Saturday, February 21

Patagonia 4

Esquel is the last common destination going south on the 'ruta 40', or highway 40, which goes all the way down the country along the Andes. From that point on, bus schedules become much more sporadic, and the road much rougher.

To get to the next town down, Rio Mayo (May River), the bus schedule fell to only twice a week. And no one working for any of the bus companies was able to say anything about how I might continue once there. The only option was to go there and ask.

It's a very depressed town, not accustomed to tourists at all. Perhaps one of the most interesting things that I saw there were the horses, roaming freely in the streets. Beyond that, not much. Something that struck me as strange was that, despite the town being very small, no one seemed to know about where and when buses arrived and left, even the person working at the bus station. Only certain buses went to the station, and others stopped instead at the local gas station. Still, everyone told me to wait for the bus at a different time, and in the end, my only option was to call the company in Bariloche. To be honest, the lack of organization in public transport is pretty common all over the Patagonia.

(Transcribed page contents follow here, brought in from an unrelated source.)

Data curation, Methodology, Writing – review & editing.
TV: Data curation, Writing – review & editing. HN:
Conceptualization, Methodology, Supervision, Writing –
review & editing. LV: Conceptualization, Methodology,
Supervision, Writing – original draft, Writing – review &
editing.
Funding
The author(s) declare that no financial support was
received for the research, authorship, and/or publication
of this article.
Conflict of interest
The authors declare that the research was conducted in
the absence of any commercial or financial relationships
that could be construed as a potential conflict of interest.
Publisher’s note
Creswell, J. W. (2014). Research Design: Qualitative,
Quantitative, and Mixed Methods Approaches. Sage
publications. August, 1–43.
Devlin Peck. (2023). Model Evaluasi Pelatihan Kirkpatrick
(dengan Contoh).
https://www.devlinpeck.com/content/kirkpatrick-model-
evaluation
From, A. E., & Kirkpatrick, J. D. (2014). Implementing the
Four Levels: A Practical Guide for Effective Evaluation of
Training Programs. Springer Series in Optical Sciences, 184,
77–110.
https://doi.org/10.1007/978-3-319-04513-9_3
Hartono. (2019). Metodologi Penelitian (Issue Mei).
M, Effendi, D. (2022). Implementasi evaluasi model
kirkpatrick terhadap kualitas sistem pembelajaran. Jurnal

It turned out that the next bus south was not for another two days, so I decided to try hitchhiking to the next town down, where buses farther south were a bit more regular. The road itself, known as Ruta 40, is something like Route 66 in the U.S. It covers pretty much the whole country, starting in the north at the border with Bolivia and finishing in the south, at the end of continental Argentina. At times it's paved, but often it's barely even graded. It was something of an experience to be standing on the road, waiting for rides, in what is one of the most desolate places I've seen. The land is completely flat, and too dry for trees. Beyond the bushes, there really aren't many signs of life. Cars pass only about every 15 minutes or so, making for something of a surreal atmosphere, like being on a different planet.

My first ride was in the back of a pick-up truck, which gave me a great panoramic view of the area. Again, it's hard to explain how impressive so much emptiness can be. This ride took me as far as a ranch, and after waiting for another couple of minutes, a mini-bus chartered by Estonian tourists took me the rest of the 200 km. trek to Perito Moreno, in the province of Santa Cruz.

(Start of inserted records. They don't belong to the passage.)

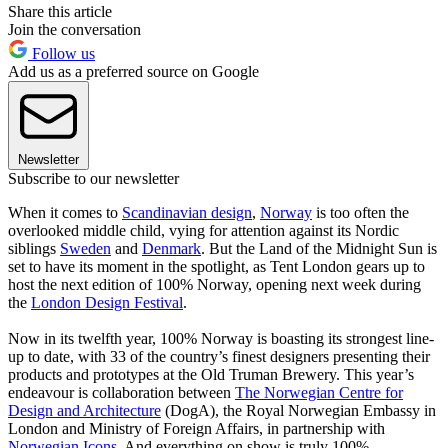
Share this article
Join the conversation
Follow us
Add us as a preferred source on Google
Newsletter
Subscribe to our newsletter
When it comes to
Scandinavian design
,
Norway
is too often the
overlooked middle child, vying for attention against its Nordic
siblings
Sweden
and
Denmark
. But the Land of the Midnight Sun is
set to have its moment in the spotlight, as Tent London gears up to
host the next edition of 100% Norway, opening next week during
the
London Design Festival
.
Now in its twelfth year, 100% Norway is boasting its strongest line-
up to date, with 33 of the country’s finest designers presenting their
products and prototypes at the Old Truman Brewery. This year’s
endeavour is collaboration between
The Norwegian Centre for
Design and Architecture
(DogA), the Royal Norwegian Embassy in
London and Ministry of Foreign Affairs, in partnership with
Norwegian Icons
. And everything on show is truly 100%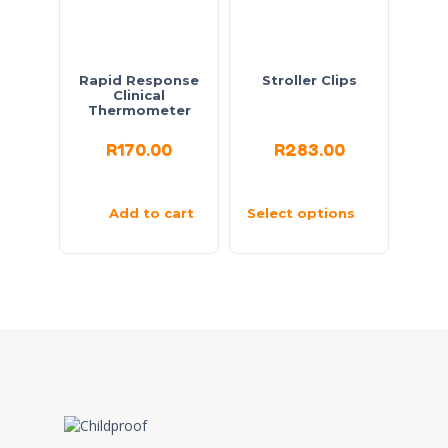
Rapid Response
Stroller Clips
Clinical
Thermometer
R
170.00
R
283.00
Add to cart
Select options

A popular stop near Perito Moreno is a village called Los Antiguos, but to be honest, I didn't really see why. The village is by no means ugly, but at the same time, nothing special compared to many other villages in the Patagonia. Their main claim to fame is a large cherry industry.

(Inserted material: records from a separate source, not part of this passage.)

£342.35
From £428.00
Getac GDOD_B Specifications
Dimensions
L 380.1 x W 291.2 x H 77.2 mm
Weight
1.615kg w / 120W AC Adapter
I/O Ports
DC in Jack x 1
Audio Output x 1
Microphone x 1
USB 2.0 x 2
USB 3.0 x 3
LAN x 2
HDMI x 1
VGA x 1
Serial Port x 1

As I was staying in a rather small camp site in Perito Moreno, I didn't expect to meet many people while there. Yet I was surprised at how friendly the locals were. While killing time one morning, I wandered into a hardware and toy shop, thinking about browsing more than anything else. Yet the shopkeepers were fascinated to talk to me, as they don't get many tourists in their town. They invited me to their house for lunch, and we also went out for drinks later on. It's amazing how friendly people can be in quieter areas.